Jakarta – Direktorat Jenderal Pajak (DJP) Kementerian Keuangan tengah memfinalisasi rencana penunjukan platform marketplace sebagai pemungut Pajak Penghasilan (PPh) Pasal 22 atas transaksi Perdagangan Melalui Sistem Elektronik (PMSE). Langkah ini diambil sebagai bagian dari upaya penyederhanaan administrasi perpajakan.
Menurut Direktur Penyuluhan,Pelayanan,dan Humas DJP,Rosmauli,kebijakan ini akan mengubah mekanisme pembayaran PPh dari yang sebelumnya dilakukan secara mandiri oleh pedagang daring,menjadi pemungutan langsung oleh platform lokapasar. “Kebijakan ini tidak mengubah prinsip dasar pajak, justru memberikan kemudahan karena sistem pemungutan dilakukan langsung oleh marketplace tempat mereka berjualan,” ujarnya pada Kamis (20/6/2025).
Ditegaskan bahwa pemungutan PPh 22 hanya akan dikenakan kepada pedagang dengan omzet di atas Rp500 juta per tahun. Pelaku UMKM dengan omzet di bawah ambang batas tersebut tidak akan dipungut pajak, sesuai dengan ketentuan dalam Undang-Undang Harmonisasi Peraturan Perpajakan (UU HPP).
Rosmauli menjelaskan bahwa skema ini bertujuan untuk memperkuat kepatuhan pajak tanpa menciptakan jenis pajak baru atau menambah beban bagi pelaku usaha. Ia menyatakan,”Ini untuk memastikan perlakuan perpajakan yang adil dan setara,serta menutup celah aktivitas ekonomi tersembunyi.”
DJP berharap pelibatan marketplace sebagai pemungut pajak akan meningkatkan kepatuhan pajak secara proporsional dan memastikan kontribusi pelaku usaha mencerminkan kapasitas usaha yang sebenarnya.

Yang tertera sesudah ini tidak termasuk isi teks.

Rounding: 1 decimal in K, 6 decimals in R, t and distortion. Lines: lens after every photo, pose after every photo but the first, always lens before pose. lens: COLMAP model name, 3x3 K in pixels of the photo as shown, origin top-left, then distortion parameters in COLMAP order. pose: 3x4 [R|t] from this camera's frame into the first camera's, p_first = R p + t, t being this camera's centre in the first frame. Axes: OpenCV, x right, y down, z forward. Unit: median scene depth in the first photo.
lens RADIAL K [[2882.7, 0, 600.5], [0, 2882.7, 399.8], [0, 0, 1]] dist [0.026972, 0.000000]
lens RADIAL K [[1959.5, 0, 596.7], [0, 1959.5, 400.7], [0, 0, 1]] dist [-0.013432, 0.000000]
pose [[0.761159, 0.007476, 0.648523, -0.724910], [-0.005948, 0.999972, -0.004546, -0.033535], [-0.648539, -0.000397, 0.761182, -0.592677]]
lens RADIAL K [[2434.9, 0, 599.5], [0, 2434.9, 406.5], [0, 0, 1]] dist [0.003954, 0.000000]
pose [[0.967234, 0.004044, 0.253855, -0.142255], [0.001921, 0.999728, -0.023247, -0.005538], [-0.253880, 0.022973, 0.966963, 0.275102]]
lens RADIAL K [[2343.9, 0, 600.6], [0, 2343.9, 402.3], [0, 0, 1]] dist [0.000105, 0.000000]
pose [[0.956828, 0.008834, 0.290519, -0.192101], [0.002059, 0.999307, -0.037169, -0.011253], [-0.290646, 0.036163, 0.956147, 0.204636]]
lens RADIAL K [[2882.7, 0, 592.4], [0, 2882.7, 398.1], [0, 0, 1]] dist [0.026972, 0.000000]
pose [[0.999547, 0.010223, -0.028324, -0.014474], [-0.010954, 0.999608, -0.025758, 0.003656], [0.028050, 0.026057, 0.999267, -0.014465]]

Saat ini, kebijakan tersebut masih dalam tahap finalisasi. Proses penyusunannya melibatkan pelaku industri dan pemangku kepentingan lainnya dalam kajian dan diskusi, dengan prinsip meaningful participation.
Rosmauli menambahkan bahwa tanggapan dari industri sejauh ini cukup positif. DJP berkomitmen untuk menyosialisasikan aturan ini secara terbuka dan transparan setelah resmi ditetapkan. “Kami memahami pentingnya kejelasan bagi para pelaku usaha dan masyarakat.Oleh karena itu, kami akan menyampaikan secara lengkap kepada publik bila aturan ini sudah berlaku,” pungkasnya.